A point the article touches on in passing that we'd like to focus on is how the early steps away from local food sovereignty may not be so bad, at least as far as science is able to clearly demonstrate at the time those choices are made, but even in the early stages science can point to the fact that the bio-tech and chemical solutions are only going to be temporary solutions, and nevertheless we can also know ahead of time that accepting those temporary solutions means burning bridges to more traditional ways of farming.  For example, suppose some bio-tech trait coupled with a chemical herbicide offers the possibility of labor-savings that would allow farmers to grow two or three or four times as many acres as before: what happens after, in order to make way for the greater profitability and efficiency of the new way of farming, all those family farms that have sold out or gone broke or have ceased to be worth passing on to the next generation... what happens when the high tech solution quits working?  Our agriculture will then have become dependent on finding and accepting a new generation of chemical and bio-tech solutions; those relatively smaller family farms that could have dealt with the problems without the same kind of chemical dependency but that gave way to "greater efficiency" will likely be gone for good; and all those smaller farms will likely require generations to reestablish.  We will have then created for ourselves an emergency (an emergency we should have foreseen) where the only minimally disruptive remaining solution will be to accept chemicals and bio-technology with already known adverse side effects we never would have accepted to start with.  And this is almost exactly what seems to be unfolding with dicamba right now.

▶ _Problems to solve_:
1. In the farming passage, how many times as many acres might farmers grow because of the labor savings from a bio-tech trait coupled with a chemical herbicide?
2. Carry on the farming passage, starting right after its final sentence and keeping its voice and line of argument.

▶ _Collected data_:

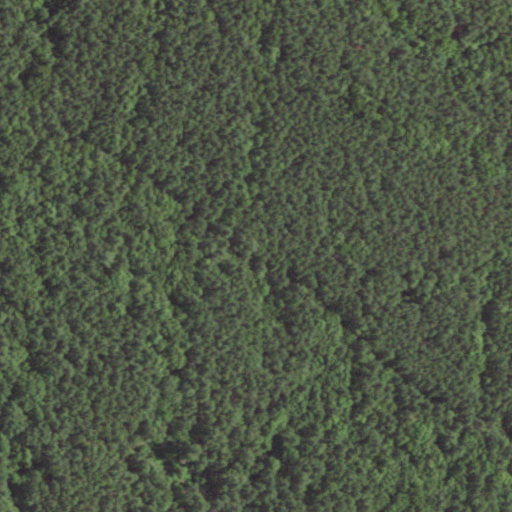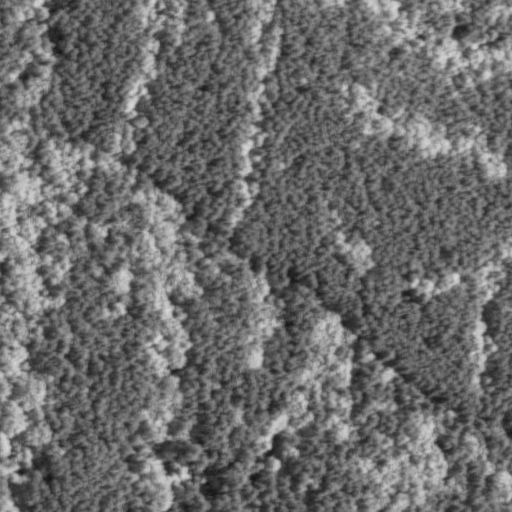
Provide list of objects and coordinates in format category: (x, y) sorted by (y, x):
road: (262, 266)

▶ _Task answers_:
1. Two, three, or four times as many acres as before.

2.
  So what can farmers and the consumers that support them do now?  Do we keep heading further down the same path, setting ourselves up for having to face even worse choices in the near future?  That's surely the direction mainstream agriculture is going to go, but our hope is that stories like that of dicamba will be a wake up call to many in our community (and elsewhere), that more people will recognize the overlooked costs of conventional agriculture, that they'll open their eyes to see how many bridges have already been burned, that they'll see the short-sightedness of choosing the short-term cost savings and conveniences of conventional food, and that they'll invest themselves in building alternatives that offer a thorough-going alternative to the series of foreseeable emergencies and gradual impoverishment that conventional agriculture represents.  Or to put that more simply: we hope you will increase your resolve to find the most thoroughly homegrown alternatives to the kind of food sold in supermarkets, not just tasty and colorful but calorie- and acreage-marginal things like vegetables (although that's often the best and easiest place to start), but also crops (like the soybeans in this story) grown for "vegetable oil" and feed for animals to produce the animal products you consume (and their substitutes like butter from grass-fed cows and other grass-fed dairy and meat.)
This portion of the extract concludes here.